Bar News - September 7, 2007
New Developments on Tattoos and Body Piercing in the Workplace
By: Laurel A. Van Buskirk
Statistics show that 25- to 29-year olds have the highest incidence of tattoos of all U.S. adults.1 This fact, coupled with the reality that legal challenges to employer-imposed dress codes and other appearance policies that prohibit various forms of “body art” are on the rise, makes it important for your company to review its policies and enforcement practices to ensure compliance with state and federal law.
Recent court decisions and the EEOC settlement with Red Robin Gourmet Burgers demonstrate why employers must be mindful of the potential for religious and gender discrimination claims as well as other legal challenges related to employer attempts to enforce tattoo and body art work rules.
Last year, Costco Wholesaler was sued for religious discrimination after it discharged an employee for non-compliance with its policy prohibiting facial jewelry. The employee was a member of the Church of Body Modification (CBM) and maintained that wearing facial jewelry was a practice required by her religion.
While Costco ultimately agreed to let the employee continue to wear her piercings while at work as long as she used a clear plastic spacer or covered them with band aids, this accommodation was rejected by the employee. The United States District Court for the District of Massachusetts found that the employee’s religion did not require her to display her facial piercings at all times, and the that Costco’s proposed accommodation was reasonable, stating that “the temporary covering of plaintiff’s facial piercing during work hours impinges upon plaintiff’s religious scruples no more than the wearing of a blouse which covers plaintiff’s tattoos.” The Court also found that “Costco has a legitimate interest in presenting a workforce to its customers that is, at least in Costco’s eyes, reasonably professional in appearance.”
On appeal, the First Circuit affirmed the decision in favor of the employer on the grounds that the employee had made it clear she would accept nothing short of being allowed to wear uncovered piercings while at work and that this would be an undue hardship for Costco.
Employers are cautioned, however, not to rest easy following the Costco decision. Legal battles regarding enforcement of personnel policies regulating appearance are expected to continue, focusing on whether the employer offered a reasonable accommodation and/or whether the employer can establish that non-enforcement of its policy will result in an undue hardship. The EEOC’s lawsuit against Red Robin Gourmet Burgers, Inc. and the terms of the settlement in that case, further demonstrate the risks to employers in this area.
Red Robin Gourmet Burgers, Inc., a national restaurant chain, recently agreed to pay its former employee $150,000 and to make substantial policy and procedural changes in an agreement with the EEOC to settle a religious discrimination suit. The crux of the lawsuit was that Red Robin refused to make an exception to its no visible body art policy as an accommodation for the employee’s Kemetic religion (an ancient Egyption faith). As part of his religion, the employee went through a rite of passage in which he received religious inscriptions in the form of tattoos. The employee’s religious beliefs made it a sin to intentionally conceal those inscriptions.

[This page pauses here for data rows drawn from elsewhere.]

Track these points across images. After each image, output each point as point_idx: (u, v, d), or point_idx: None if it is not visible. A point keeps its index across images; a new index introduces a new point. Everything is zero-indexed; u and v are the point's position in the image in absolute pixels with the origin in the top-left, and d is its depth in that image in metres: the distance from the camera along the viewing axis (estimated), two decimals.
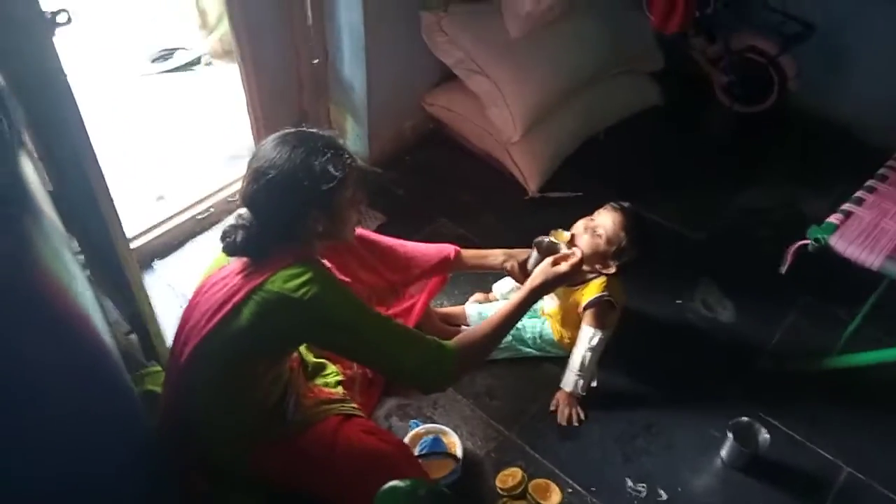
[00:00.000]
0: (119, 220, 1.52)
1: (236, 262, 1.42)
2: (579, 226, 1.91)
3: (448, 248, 1.90)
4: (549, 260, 1.69)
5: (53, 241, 1.19)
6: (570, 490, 1.80)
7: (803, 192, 2.75)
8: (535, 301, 1.66)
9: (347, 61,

The employee had the tattoos when he was hired at Red Robin and had not taken any actions to conceal them. He worked at Red Robin for approximately six months, without complaints from customers, co-workers or supervisors even though Red Robin had a dress code that prohibited employees from having visible tattoos. It was not until a new manager saw the tattoos, that the employee was fired for not covering them.
Although the employee claimed he had multiple conversations with Red Robin management regarding his religious beliefs and his need for accommodation, Red Robin refused to provide alternatives and maintained that allowing exceptions to its dress code would undermine its “wholesome image.” Prior to settling the case, the US District Court for the Western District of Washington, rejected Red Robin’s undue hardship defense, holding that it was required to support its undue hardship claim with more than “hypothetical hardships based on unproven assumptions.”
Employers should take away some important lessons from these recent developments in the area of employer-imposed appearance policies. Employers must be prepared to assess the need for possible accommodations, even when confronted with unfamiliar religious and/or cultural beliefs or practices. They must ensure that those managers and supervisors making the daily decisions concerning enforcement of appearance policies are aware of any company policies, properly trained in enforcement procedure and aware of the potential for employment discrimination claims in connection with the enforcement of those policies.
Employers must also be prepared to demonstrate undue hardship if its appearance policy is not enforced without exception and/or that an accommodation to its appearance policy requested by one of its workers would result in an undue hardship.
Laurel Van Buskirk practices labor and employment law at Gallagher Callahan & Gartrell, P.C. She is a member of the National Human Resources Association (New Hampshire affiliate) where she serves on its Programs Committee. This article first appeared in the December 2005 issue of the New Hampshire Business Review and is intended to inform readers generally about new developments and to report on current trends.
Footnote: 1. A 2003 online Harris Poll conducted by Harris Interactive found that 16 percent of all U.S. adults have at least one tattoo. The age group with the highest incidence of tattoos was the 25-29 year-olds (36 %), followed by 30-39 year olds (28 %).